— ACTIVITY —
Return all of the listing word for word; the pictures stay out.

────────────────────

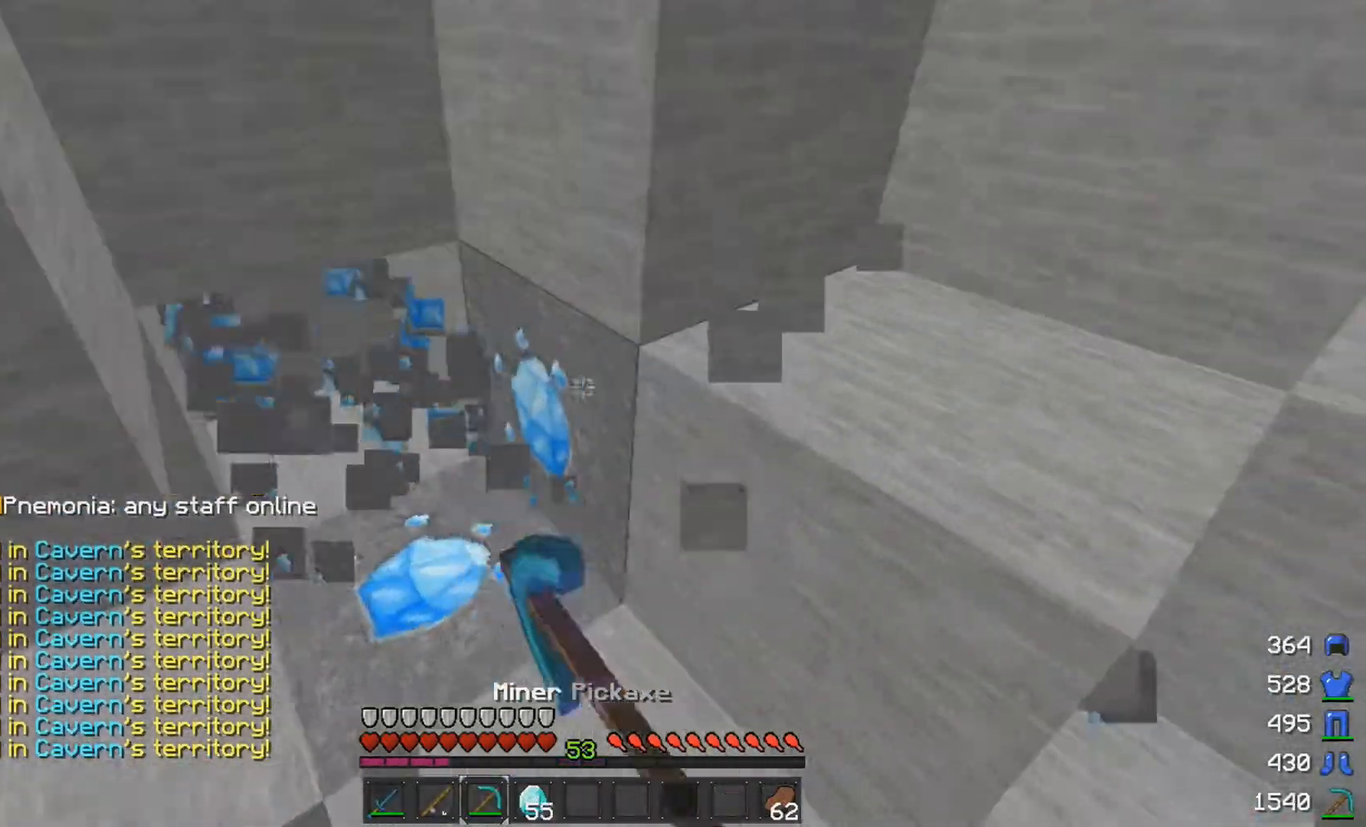
{"keys": [], "mouse": ["left"], "events": []}
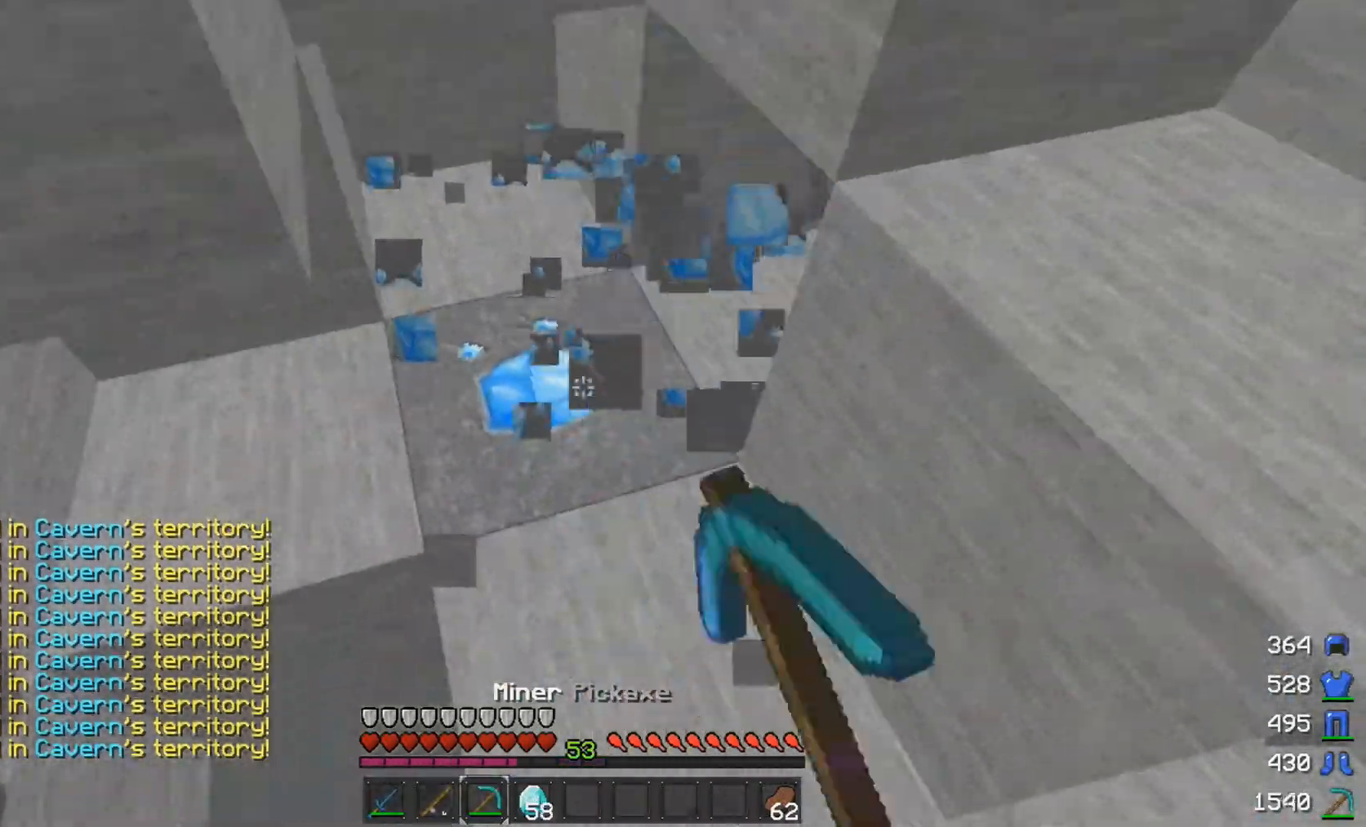
{"keys": [], "mouse": [], "events": [[400, "mouse_left", "up"], [400, "w", "down"], [500, "w", "up"]]}
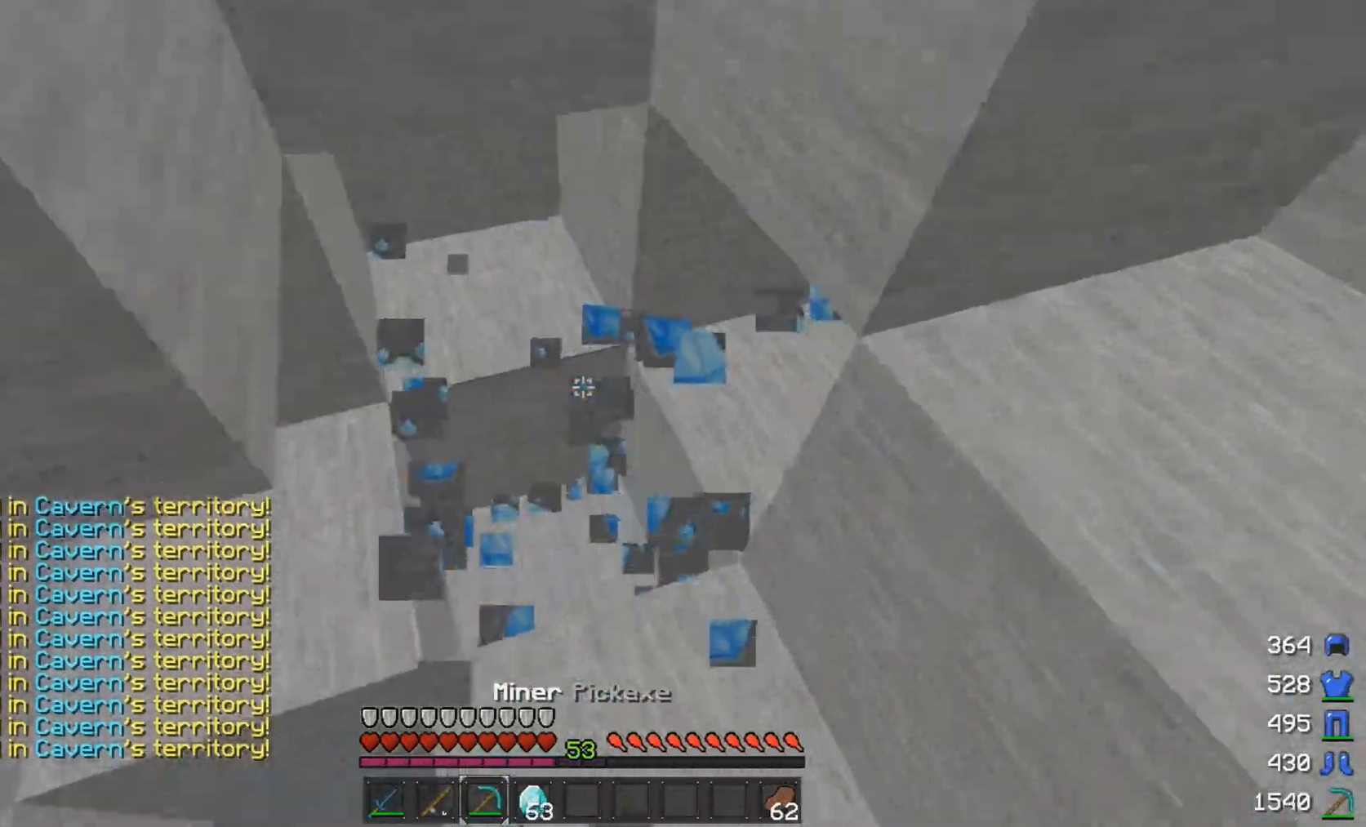
{"keys": ["w"], "mouse": [], "events": [[150, "a", "down"], [200, "w", "down"], [450, "a", "up"]]}
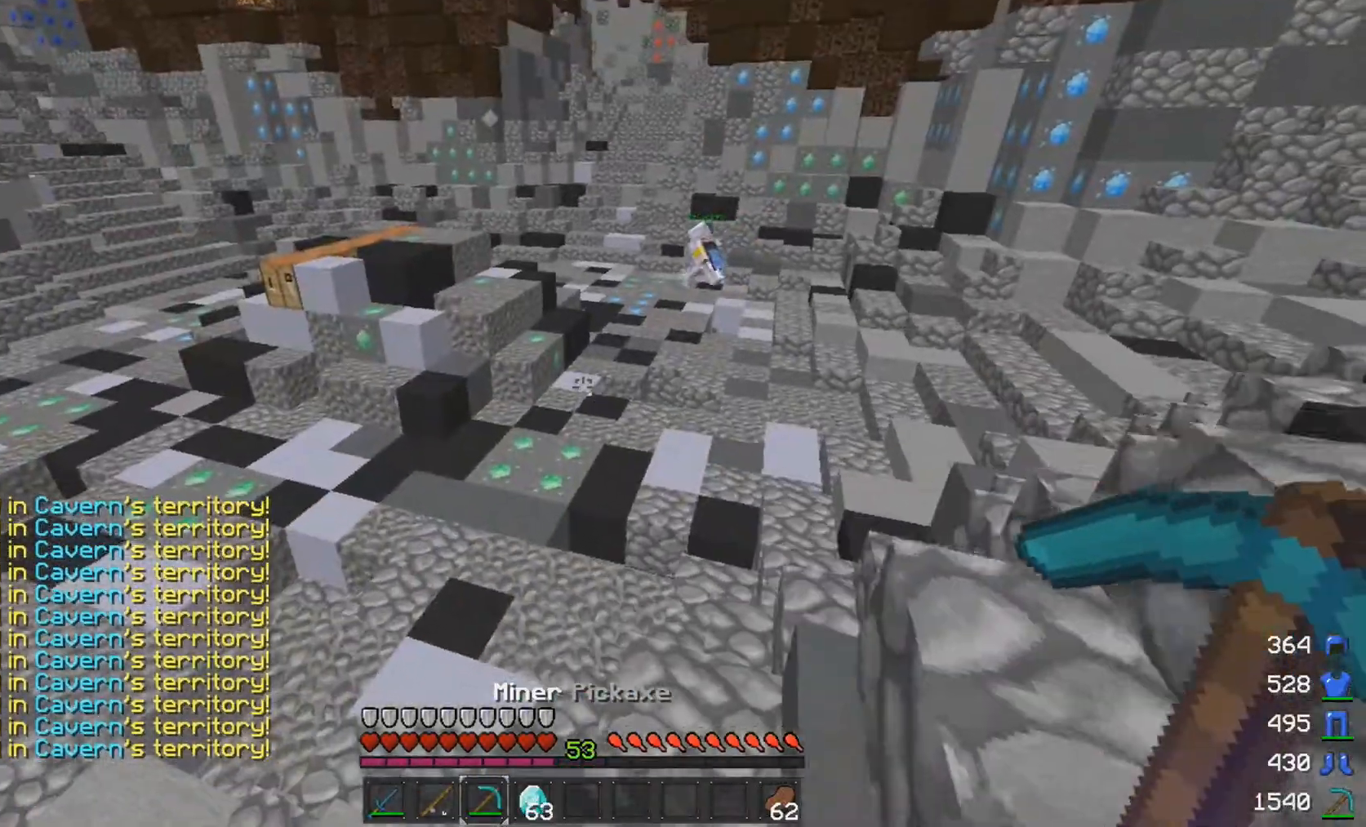
{"keys": ["space", "w"], "mouse": [], "events": [[350, "d", "down"], [450, "d", "up"], [500, "space", "down"]]}
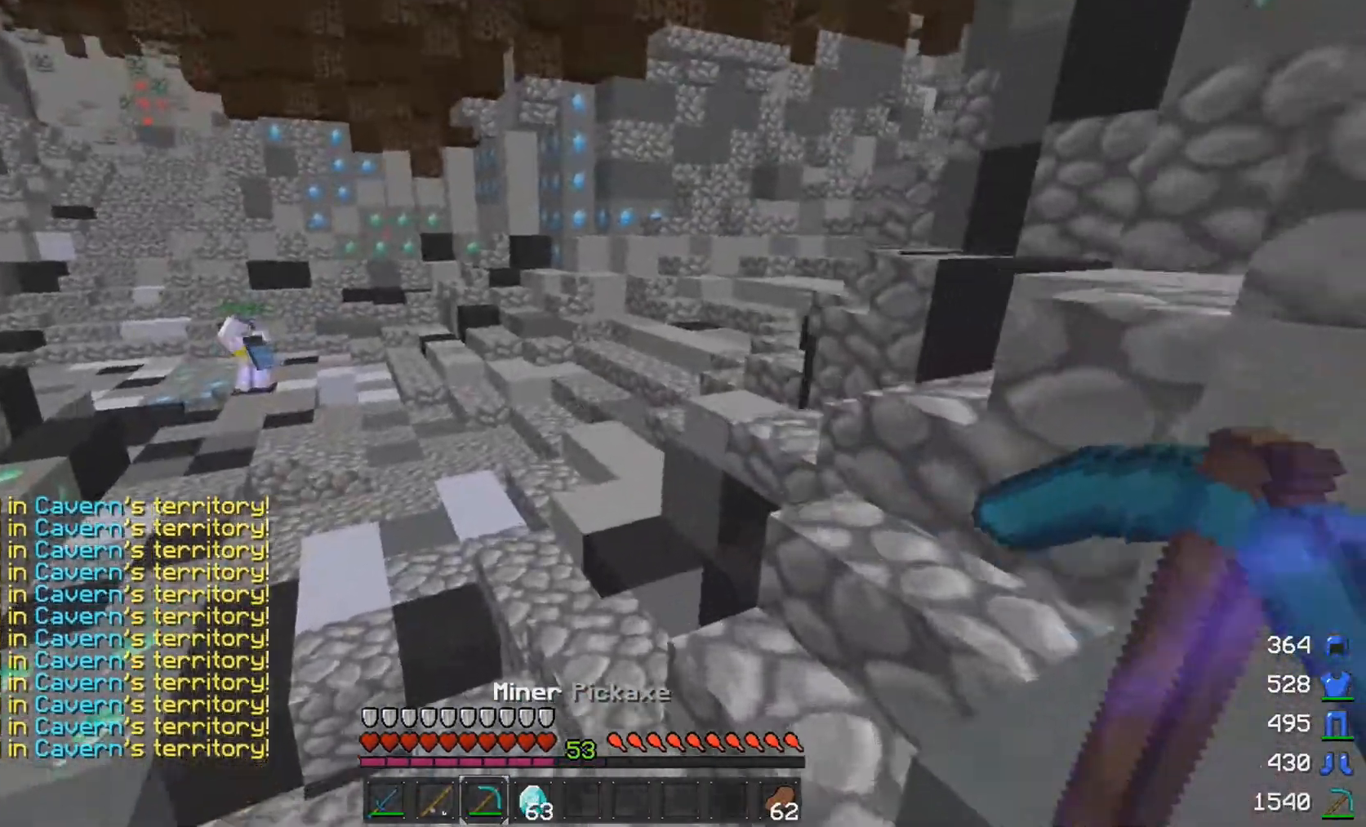
{"keys": ["space", "w"], "mouse": [], "events": [[100, "d", "down"], [350, "d", "up"], [350, "space", "up"], [450, "space", "down"]]}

────────────────────

— SOLUTION —
{"keys": [], "mouse": ["left"], "events": []}
{"keys": [], "mouse": [], "events": [[400, "mouse_left", "up"], [400, "w", "down"], [500, "w", "up"]]}
{"keys": ["w"], "mouse": [], "events": [[150, "a", "down"], [200, "w", "down"], [450, "a", "up"]]}
{"keys": ["space", "w"], "mouse": [], "events": [[350, "d", "down"], [450, "d", "up"], [500, "space", "down"]]}
{"keys": ["space", "w"], "mouse": [], "events": [[100, "d", "down"], [350, "d", "up"], [350, "space", "up"], [450, "space", "down"]]}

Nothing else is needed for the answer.